CRISPR: Scientists tweak tree genetics to make more sustainable paper

CRISPR: Scientists tweak tree genetics to make more sustainable paper

July 20, 2023, 10:46 PM

July 20, 2023, 10:46 PM

Genetic editing has been used to breed poplars with reduced lignin levels, a plant substance that is the main obstacle to the sustainable production of wood fibers.

Researchers coordinated by the State University of North Carolina (USA) describe in Science the procedure that “promises to make greener, cheaper and efficient production of fibers for all types of products, from paper to diapers”, according to the educational center.

The demand for wood fibers is on the rise to make renewable fabrics, paper, packaging, textiles, but its production sustainable growth is hampered by lignin.

This polymer gives the plants the ability to grow in height, it protects from ultraviolet radiation and microorganism attack, but its chemical and structural properties are also the cause of it being very difficult to break.

For fiber production to occur, the lignin has to be cleaved and dissolved. Thanks to genetic editing with the CRISPR tool, scientists have designed a wood in which that substance is more suitable for fiber production.

The authors used their approach to generate a modified wood composition in a poplar species and the results set the stage for further efficiency in obtaining fiber pulp, experts consider.

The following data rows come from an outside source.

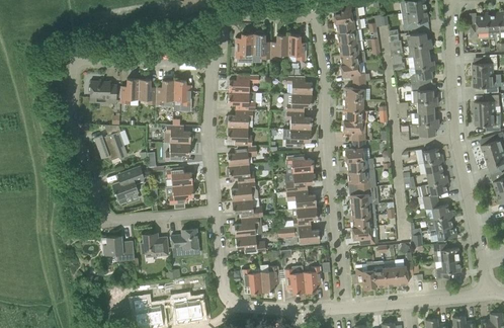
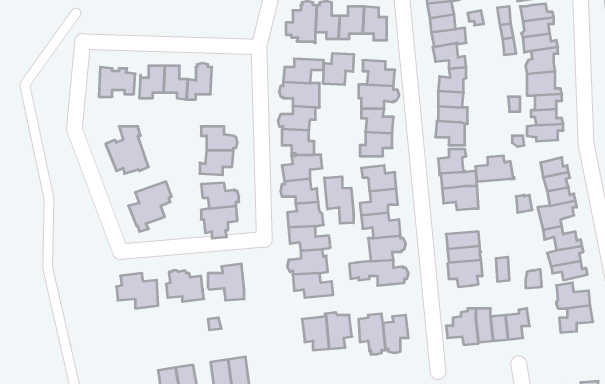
building: none -> [323,53,354,85]
building: [174,80,192,110] -> none
building: none -> [324,177,353,223]
building: [350,186,380,206] -> [475,156,514,181]

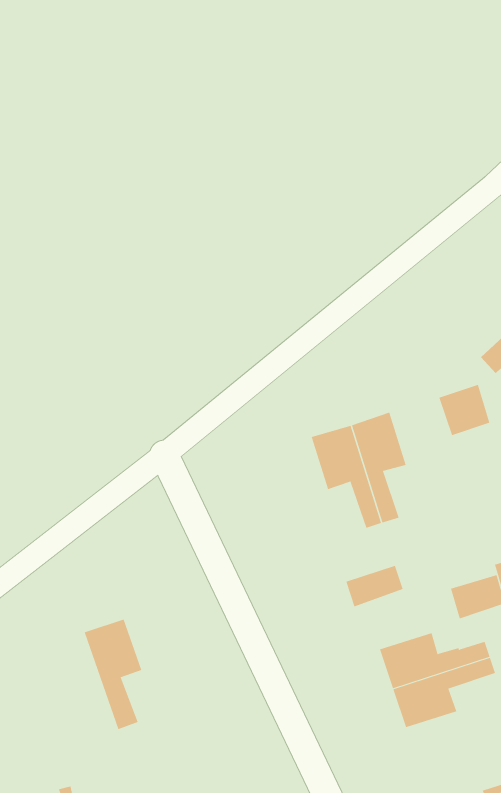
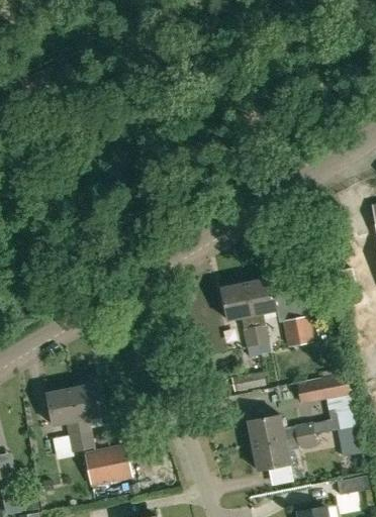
building: [438,384,490,436] -> [283,317,312,346]
building: none -> [45,388,83,451]
building: none -> [85,447,131,483]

“Edited wood alleviates a major bottleneck in fiber production (…) and could bring operational efficienciesunprecedented bioeconomic opportunities and environmental benefits,” the study authors state.

machine learning

The team used machine learning to set reduction targets for lignin levels and selected nearly 70,000 gene editing strategies targeting 21 genesafter which they selected the seven best ones that, according to the models, would lead to trees that would reach the chemical sweet spot.

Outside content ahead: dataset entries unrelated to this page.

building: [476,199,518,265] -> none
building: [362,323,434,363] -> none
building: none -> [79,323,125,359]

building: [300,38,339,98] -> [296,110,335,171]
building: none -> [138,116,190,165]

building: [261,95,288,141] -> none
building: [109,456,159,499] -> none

From these seven strategies, the CRISPR gene editing to produce 174 lines of poplars. Lignin reductions were more significant in trees with four to six gene edits.

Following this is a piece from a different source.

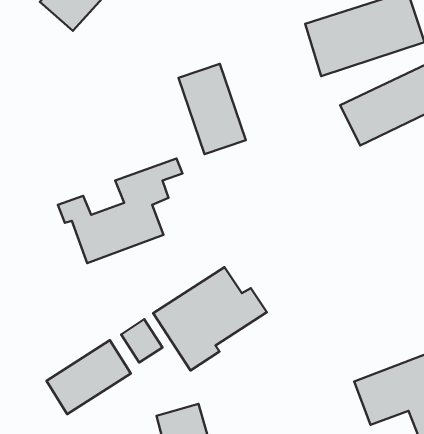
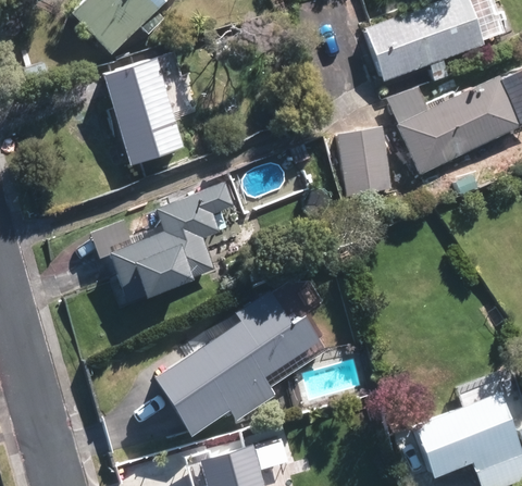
building: [179,64,246,154] -> [105,62,178,160]
building: none -> [343,130,387,186]
building: [46,340,131,414] -> none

Trees with three gene edits showed lignin reduction of up to 32%, however, actions on a single gene failed to lower a lot of that substance, which shows that the use of CRISPR to make multigenic changes could confer advantages in the production of fiber, indicates the aforementioned university.

The study also included sophisticated models of pulp mills suggesting that reducing lignin content in trees could increase pulp yield and reduce so-called black liquor, the main by-product of pulping, which could help plants to produce up to 40% more sustainable fibers.

Tests and field trials of trees

Next steps include greenhouse trials to see how GM trees perform compared to wild ones, and then field trials to determine if they can handle the stress of outdoor life.

This approach to tree improvement that combines genetics, computational biology, CRISPR tools, and bioeconomics “has profoundly expanded our knowledge on tree growth and development and forestry applications,” said Daniel Sulis, first author of the paper.

In addition, “it has transformed our ability to unravel the complexity of tree genetics and deduce integrated solutions that could improve important wood traits.” from an ecological point of view and economical while reducing the carbon footprint of fiber production.”